The movement of rebels towards N’Djamena led the United Kingdom to advise its citizens to leave the country. The United States government also asked all non-essential diplomats to leave.
The announcement by the country’s army came a day after provisional results of the April 11 presidential election projected Déby would win a sixth term in office. The government and parliament have immediately been dissolved, a curfew has also been imposed and the borders have been shut.
Déby, 68, spent more than three decades in power and was one of Africa’s longest-serving leaders. An army officer by training, he came to power in 1990 through an armed uprising.
The newspaper says that the Central Bank of Nigeria (CBN) has assured exporters that they will continue to have unfettered access to their export proceeds. CBN Governor, Mr. Godwin Emefiele, during a presentation at Zenith Bank’s 2021 Export Seminar, which held via a virtual platform yesterday, however, urged them to reciprocate the good gestures of the central bank by repatriating their funds.
According to him, supporting greater trade within Africa and the global community is vital to the CBN’s objectives of enabling greater economic growth and creating employment opportunities for the country’s growing population.
He said the COVID-19 pandemic and its resulting implications on crude oil prices in 2020, which led to a significant decline in government revenues and forex earnings, had strengthened the case for the diversification of the economy.
Emefiele expressed optimism that the African Continental Free Trade Agreement (AFCFTA) offers opportunities for the Nigerian private sector to expand into new markets and seek new export opportunities, particularly in the area of manufacturing, ICT, agriculture and financial services.
The Sun reports that the Group Managing Director of Nigeria National Petroleum Corporation (NNPC), Mr. Mela Kyari, has assured motorists that fuel queues, that resurfaced in petrol stations in the Federal Capital Territory, Abuja, would disappear in no time.

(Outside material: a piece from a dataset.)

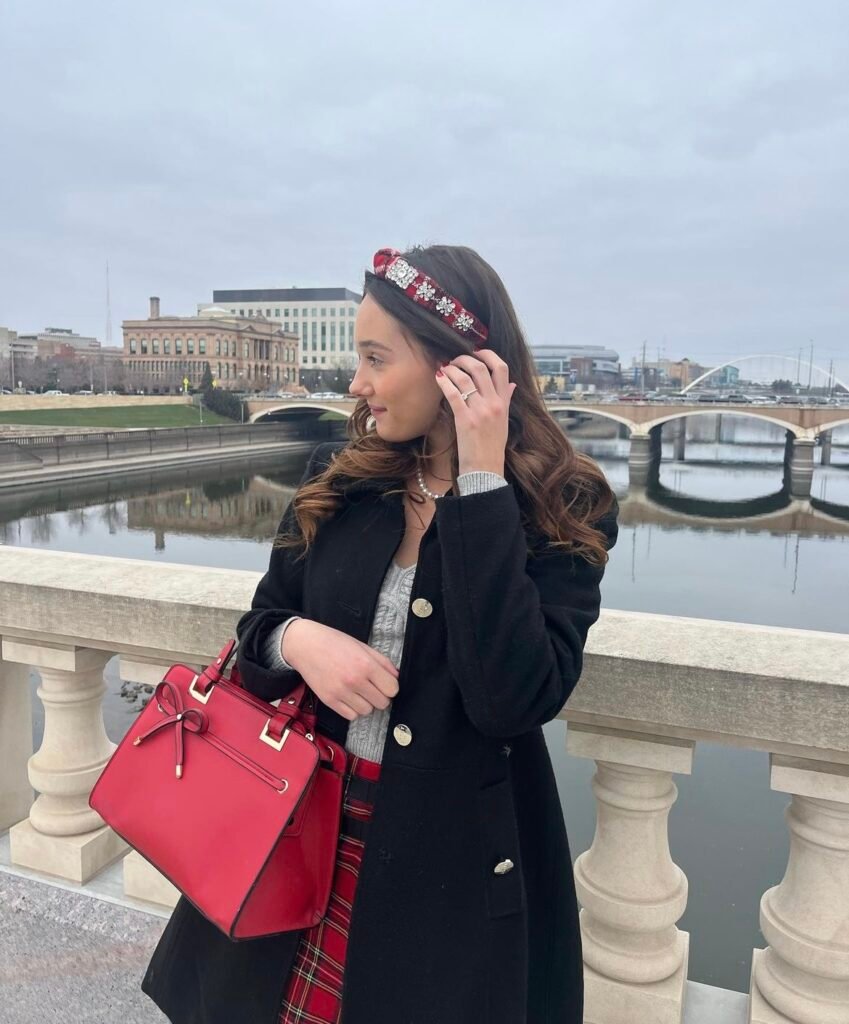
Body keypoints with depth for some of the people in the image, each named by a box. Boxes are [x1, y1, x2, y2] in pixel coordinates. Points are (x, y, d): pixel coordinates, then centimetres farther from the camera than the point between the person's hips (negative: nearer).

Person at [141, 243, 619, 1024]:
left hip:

He gave the assurance while fielding questions from State House Correspondents after a meeting with President Muhammadu Buhari to give updates on the industry and goings-on in the country around the oil and gas business.

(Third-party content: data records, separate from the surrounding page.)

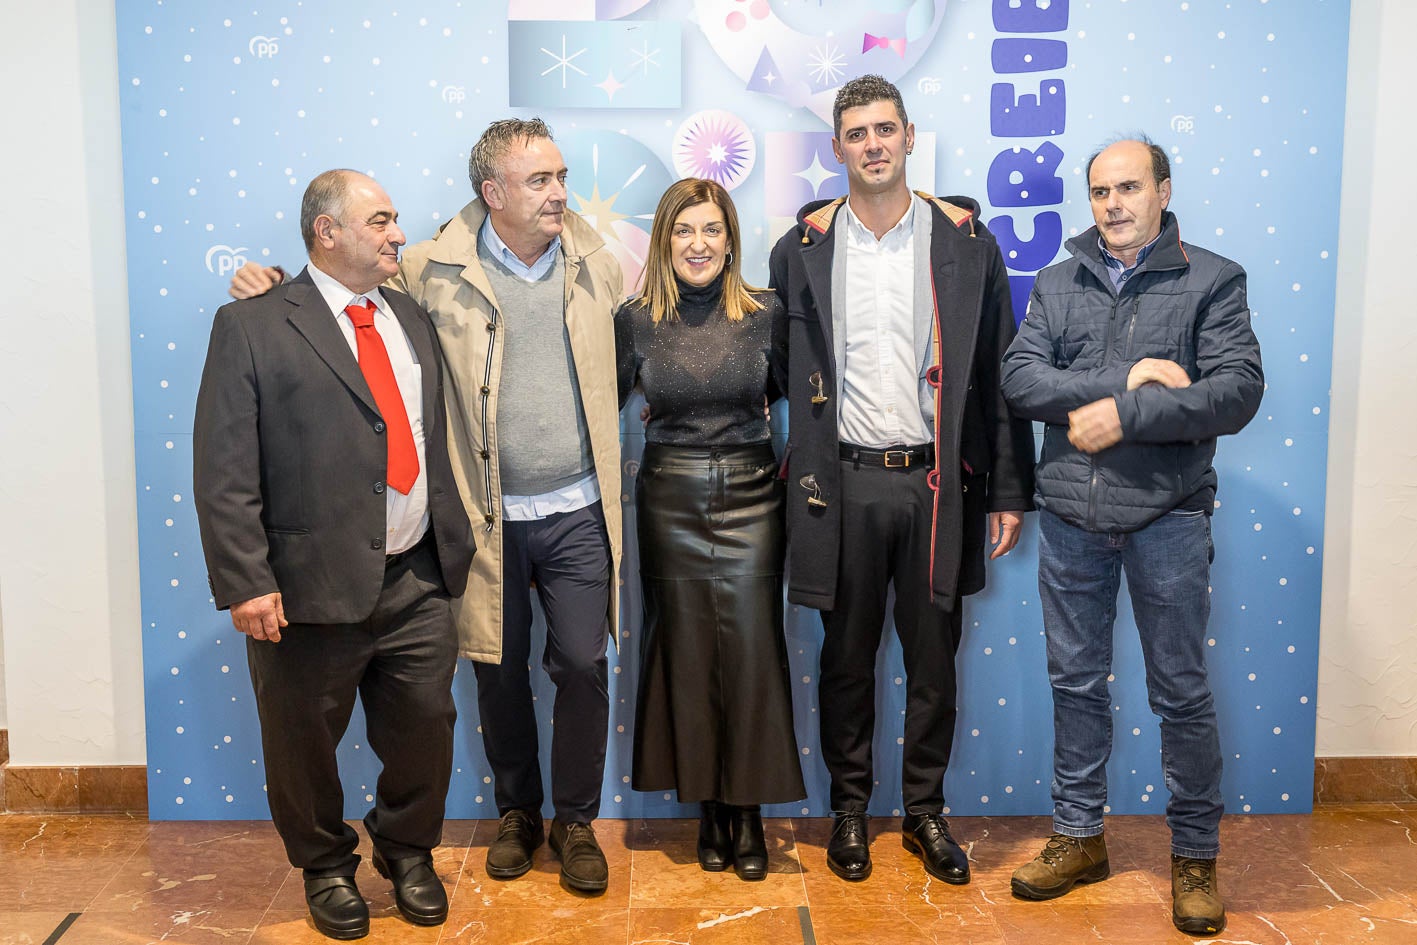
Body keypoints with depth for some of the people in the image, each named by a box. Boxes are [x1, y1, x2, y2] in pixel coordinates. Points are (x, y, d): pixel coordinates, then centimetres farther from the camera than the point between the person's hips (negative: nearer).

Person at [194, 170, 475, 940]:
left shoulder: (411, 320, 13)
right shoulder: (252, 327, -6)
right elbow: (224, 471, -10)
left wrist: (453, 544, 13)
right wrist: (245, 582, -16)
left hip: (417, 581, 5)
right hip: (311, 588, -4)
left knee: (425, 726, 11)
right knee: (305, 743, 12)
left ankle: (407, 850, 38)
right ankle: (325, 867, 38)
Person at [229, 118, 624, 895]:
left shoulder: (594, 260, 2)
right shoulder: (437, 269, -6)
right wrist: (275, 284, -7)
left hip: (577, 511, 1)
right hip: (488, 513, -1)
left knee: (582, 665, 3)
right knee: (499, 669, 12)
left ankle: (576, 821, 23)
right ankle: (517, 812, 34)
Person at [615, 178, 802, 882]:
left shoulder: (765, 314, 0)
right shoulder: (636, 320, 0)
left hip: (751, 495, 0)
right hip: (670, 500, 1)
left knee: (750, 650, 0)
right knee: (687, 651, 6)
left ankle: (749, 809, 15)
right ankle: (708, 807, 21)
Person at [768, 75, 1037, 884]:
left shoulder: (966, 242, 2)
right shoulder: (803, 247, 4)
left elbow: (999, 373, 3)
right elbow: (779, 369, 7)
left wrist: (1010, 491, 0)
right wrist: (799, 478, 1)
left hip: (937, 481, 0)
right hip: (844, 482, 0)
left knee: (934, 658, 10)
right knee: (847, 656, 11)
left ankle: (926, 810, 28)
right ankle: (850, 808, 28)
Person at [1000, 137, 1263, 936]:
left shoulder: (1212, 280, 0)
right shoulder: (1057, 285, 9)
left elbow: (1238, 391, -13)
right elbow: (1020, 379, -5)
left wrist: (1125, 415, -18)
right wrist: (1124, 381, -15)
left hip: (1167, 515, -3)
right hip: (1070, 514, 3)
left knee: (1182, 690, 6)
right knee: (1076, 681, 12)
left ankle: (1197, 855, 23)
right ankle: (1080, 837, 27)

Asked why the fuel queues were back in the nation’s capital, Kyari said: “These queues will go away. It’s because there was an industrial action by petroleum tanker drivers against their employers, the National Association of Road Transport Owners around their compensation package and those issues were not resolved up till yesterday, until we intervened to ensure that there’s an amicable settlement between the parties so that they will have peace and then normal loading operations will commence from the depots.

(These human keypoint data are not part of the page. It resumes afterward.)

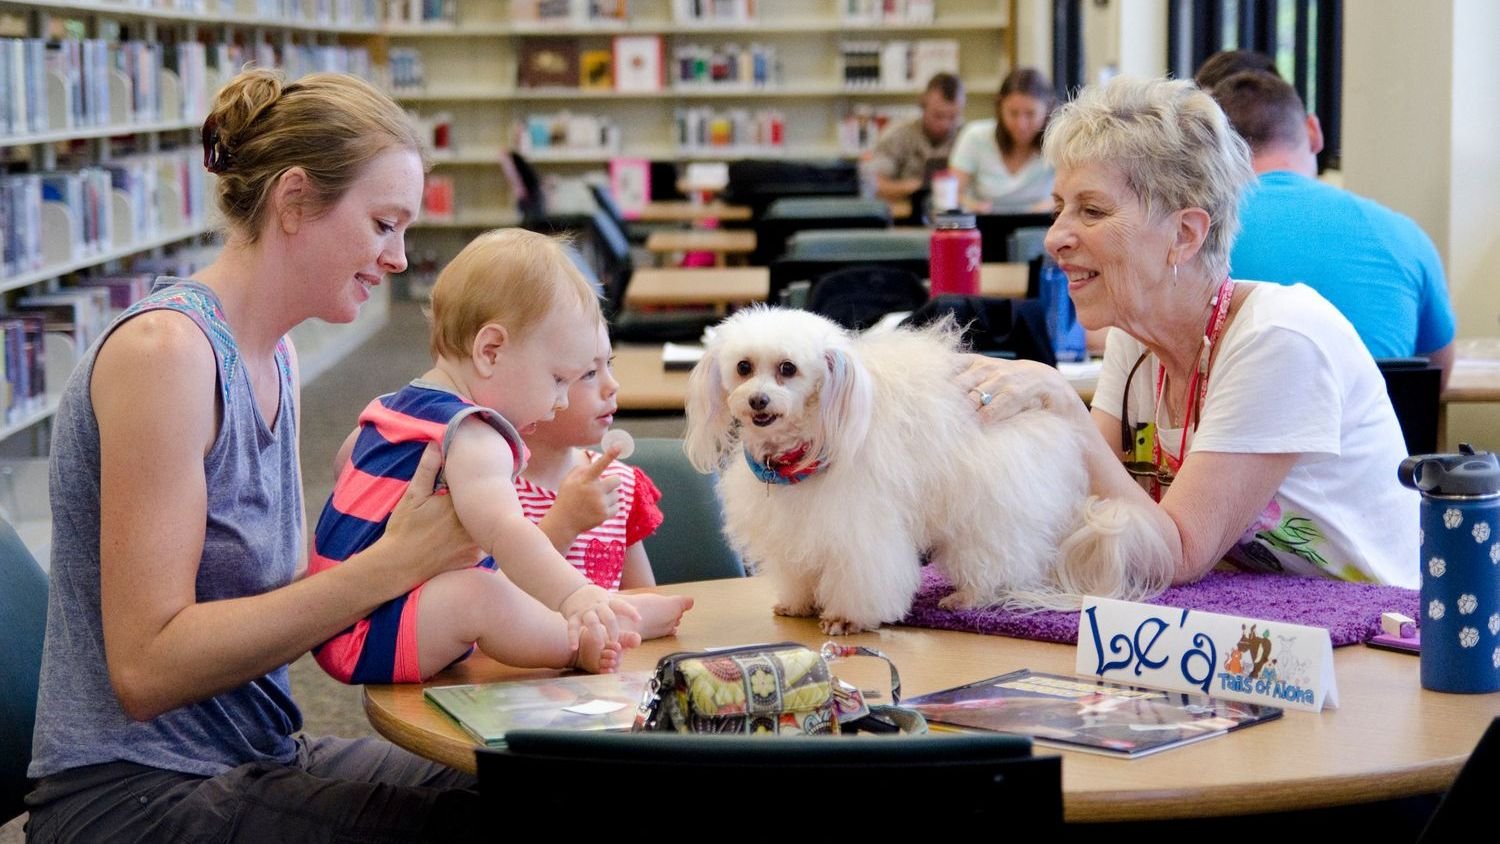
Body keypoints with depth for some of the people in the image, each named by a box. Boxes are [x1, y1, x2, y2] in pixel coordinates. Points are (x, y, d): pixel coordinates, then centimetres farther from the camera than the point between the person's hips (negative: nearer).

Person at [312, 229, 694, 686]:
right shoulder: (473, 440, -21)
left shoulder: (394, 406, 14)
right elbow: (501, 528, -40)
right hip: (368, 642, -12)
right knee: (479, 595, -34)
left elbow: (345, 459, 37)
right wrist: (575, 596, -51)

The Guardian says that the Federal Government has announced plans to increase milk production from the current 600,000 metric tonnes to 1,700,000 metric tonnes by 2024.
Nigeria’s Vice President, Prof. Yemi Osinbajo, who gave the short-term target, said the government will provide the needed infrastructure to enhance milk aggregation and distribution and that the plan will reduce the $1.3 billion dairy importation bill.
The Vice President represented by the Minister of Industry, Trade and Investment, Chief Niyi Adebayo, at a webinar organised by Friesland Campina WAMCO Nigeria Plc to launch its Value4dairy Consortium, said dairy was one of Nigeria’s priority products for domestic production as it is a source of demand for foreign exchange, adding that it also has the potential to create wealth for farmers.
“These priority products include oil palm, cassava, starch, cotton, textile and garments, sugar and dairy.
“With Friesland Campina WAMCO as a processor to deliver the end chain, the partnership will drive increased consumption of processed milk, milk products and the expected industry growth,” he said.